Understanding what federal reserve interest rates are and how much influence they have on the market will help you understand how investing is affected by these changes.
What Is the Effective Federal Funds Rate?
To put it simply, the rate refers to the amount of money a bank charges when another bank borrows money from it. Basically, each and every bank should have a reserve of money in a Federal Reserve bank account. If they happen to own a little more than the necessary amount, then that money is being offered to banks that run short of cash.
The final percentage of the interest rate a bank is going to charge will be decided between the two banks making the deal after the FOMC gives them a target rate.
Why Are Federal Interest Rates so Important?
When it comes to the importance of the interest rates, you need to know that the federal funds rate influences the prime lending rate. This lending rate is the one that pushes lenders to set their own rates. As a result, this has an influence on auto loans, credit cards, and so on.
Basically, the monetary policy decided by the FOMC has a huge influence on the economy of the U.S. because it is what affects interest rates in the first place. This also decides what happens to credit and money. Consequently, growth, employment, and inflation are also affected. And these factors have a huge influence on the economy. For example, lower interest rates increase inflation, and vise versa.
As such, those into investing are paying a lot of attention to how the federal reserve interest rate fluctuates. The smallest change can have a huge impact on the economy.
What Is the Impact on the Economy?
If interest rates are increasing, people will have less money to spend, which means that businesses will suffer by receiving less cash. This is because banks will have a harder time borrowing money from the Federal Reserve. As a result, they make loans harder to afford for customers too, by increasing their rates as well. Companies are also having a hard time as it will be more difficult for them to borrow money from banks – money that is invested to grow the business.
On the opposite side of the spectrum, when interest rates are lowered, it is an attempt to stimulate the economy. As things are not that expensive anymore, people will be more likely to spend, as they can afford more things now. So, businesses are going to benefit from a decrease.
Since lower interest rates increase inflation, rates need to be adjusted with caution.
Rate Cut Impact on the Total Market & How to Potentially Profit from It
In a scenario like we have today, a raging bull market, a cut in the federal funds rate will cause stocks to move higher eventually.
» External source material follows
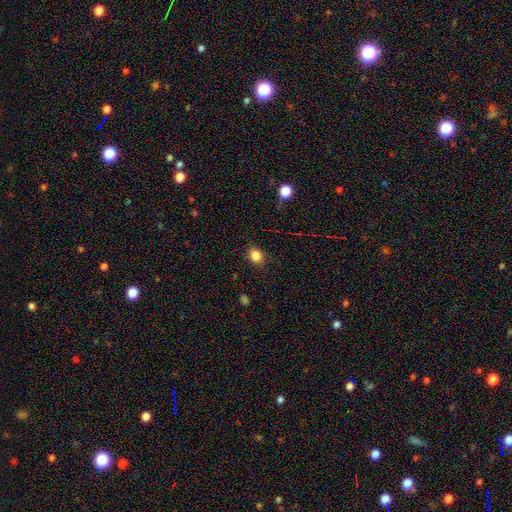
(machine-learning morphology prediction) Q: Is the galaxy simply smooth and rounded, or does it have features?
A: smooth — 84%.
More info on this topic here. Many banks and investors are “pricing in” a rate cut, fully expecting the fed to cut rates in July 2019. This anticipation of a rate cut has already driven the market to new all-time highs as of July 3rd, 2019. Therefore, if rates are left unchanged, the stock market will drop. Also, if rates are hiked (which is extremely unlikely to happen) the markets will drop even more. Therefore, lower interest rates are a market positive.
Lower interest rates devalue the currency of the country lowering rates.
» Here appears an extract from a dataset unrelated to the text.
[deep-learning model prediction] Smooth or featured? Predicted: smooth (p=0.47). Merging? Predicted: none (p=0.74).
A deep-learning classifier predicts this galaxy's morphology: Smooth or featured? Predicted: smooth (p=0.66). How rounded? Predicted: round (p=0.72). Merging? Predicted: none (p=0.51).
For example, if interest rates are lowered in the US, the US dollar will likely drop, which is a positive catalyst for everything denominated in US dollars such as stocks and commodities. Bond yields will also drop when rates are cut. A decrease in bond yields will cause their prices to increase. One can potentially profit from this price increase by going long a bond ETF.
If you are expecting a decrease in rates, you would possibly be able to profit by buying stocks, gold and bond ETFs, and/or betting against the USD before rates are decreased. However, this is not meant to be a gamble. Thorough research must go into deciding if you personally think rates will be cut. Remember, always be cautious.